◆ Yang Akan Dikerjakan
A) Menurut kutipan bacaan tentang pembatasan HAM, nilai-nilai apa yang masih membatasi pelaksanaan HAM di Indonesia?
B) Ganti "obyektif" dengan "objektif" dalam kutipan bacaan, lalu tulis ulang bagiannya mulai dari "Prinsip Siracusa juga menyatakan" hingga "Human Rights (DUHAM).", termasuk kedua kata tersebut.

◆ Kutipan Bacaan
Selain itu, Prinsip Siracusa juga memasukkan istilah “perlu” (necessary) dalam ketentuan-ketentuan yang mengandung pembatasan itu harus :
a.       Didasarkan pada salah satu alasan yang membenarkan pembatasan yang diakui oleh pasal yang relevan dalam Kovenan.
b.      Menanggapi tekanan publik atau kebutuhan sosial.
c.       Untuk mencapai sebuah tujuan yang sah.
d.      Proporsional pada tujuan tersebut di atas.
Prinsip Siracusa juga menyatakan bahwa penilaian pada perlunya pembatasan harus dibuat berdasar pertimbangan-pertimbangan obyektif.
Penerapan pembatasan HAM yang ada di Indonesia memiliki sudut pandang yang berbeda dengan perspektif HAM pada Pernyataan Umum tentang HAM atau dalam The Universal Declaration of Human Rights (DUHAM), meskipun ada pula sudut pandang yang sama. Salah satu yang beda adalah bahwa Pelaksanaan HAM di Indonesia masih dibatasi oleh nilai-nilai moral dan agama, yang tidak dimiliki oleh The Universal Declaration of Human Rights (DUHAM).
Hal itu tidak terlepas dari prinsip pancasila yang dipegang teguh oleh Indonesia. Dimana pancasila sendiri memuat tentang pengaturan mengenai kebebasan untuk memeluk agama sesuai keyakinan masing-masing. Dirumuskan pula tentang sikap untuk berlaku adil dan beradab terhadap sesama manusia. Sejalan dengan kovenan The Universal Declaration of Human Rights (DUHAM) yang menyatakan klausul pembatasan, dimana pembatasan ini harus berdasarkan moral publik yang menjamin terjaganya nilai-nilai dasar yang ada di masyarakat, serta untuk melindungi hak dan kebebasan orang lain yang semata-mata untuk mengurangi konflik antar hak yang mungkin terjadi. Akan tetapi, tidak berarti bahwa pembatasan HAM di Indonesia melanggar ketentuan terhadap huku HAM Internasional sepanjang dapat dibuktikan bahwa pembatasan tersebut sesuai dengan hukum dan memenuhi prinsip proporsionality, necessity, dan just. Meskipun begitu, pembatasan yang spesifik dan tidak ambigu harus dikedepankan agar masyarakat dapat membedakan mana tindakan yang bertentangan dengan hukum dan mana yang tidak.

◆ Data
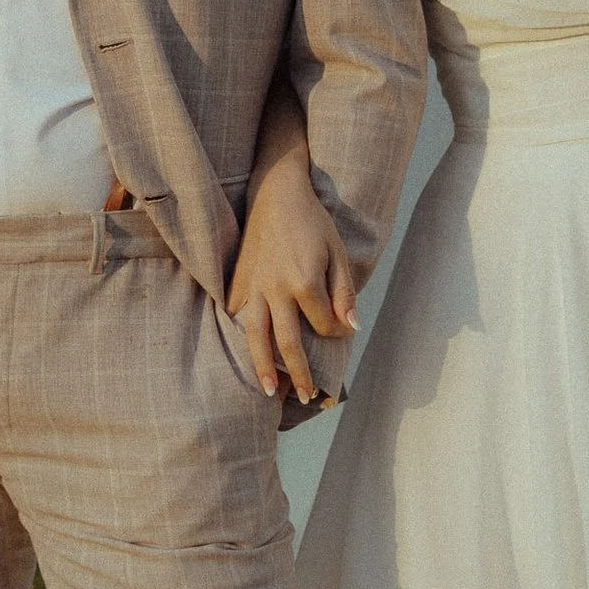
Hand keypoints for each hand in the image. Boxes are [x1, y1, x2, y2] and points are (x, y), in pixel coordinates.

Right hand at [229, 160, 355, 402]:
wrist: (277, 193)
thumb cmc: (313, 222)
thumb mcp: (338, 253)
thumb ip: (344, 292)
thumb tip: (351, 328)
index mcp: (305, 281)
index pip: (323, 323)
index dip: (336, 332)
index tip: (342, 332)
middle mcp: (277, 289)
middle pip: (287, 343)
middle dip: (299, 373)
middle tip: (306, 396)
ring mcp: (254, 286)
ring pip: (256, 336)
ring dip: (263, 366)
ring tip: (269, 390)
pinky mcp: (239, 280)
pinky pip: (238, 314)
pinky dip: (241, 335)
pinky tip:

◆ Jawaban Tertulis
A) Nilai-nilai moral dan agama.

B)
Prinsip Siracusa juga menyatakan bahwa penilaian pada perlunya pembatasan harus dibuat berdasar pertimbangan-pertimbangan objektif.
Penerapan pembatasan HAM yang ada di Indonesia memiliki sudut pandang yang berbeda dengan perspektif HAM pada Pernyataan Umum tentang HAM atau dalam The Universal Declaration of Human Rights (DUHAM), meskipun ada pula sudut pandang yang sama. Salah satu yang beda adalah bahwa Pelaksanaan HAM di Indonesia masih dibatasi oleh nilai-nilai moral dan agama, yang tidak dimiliki oleh The Universal Declaration of Human Rights (DUHAM).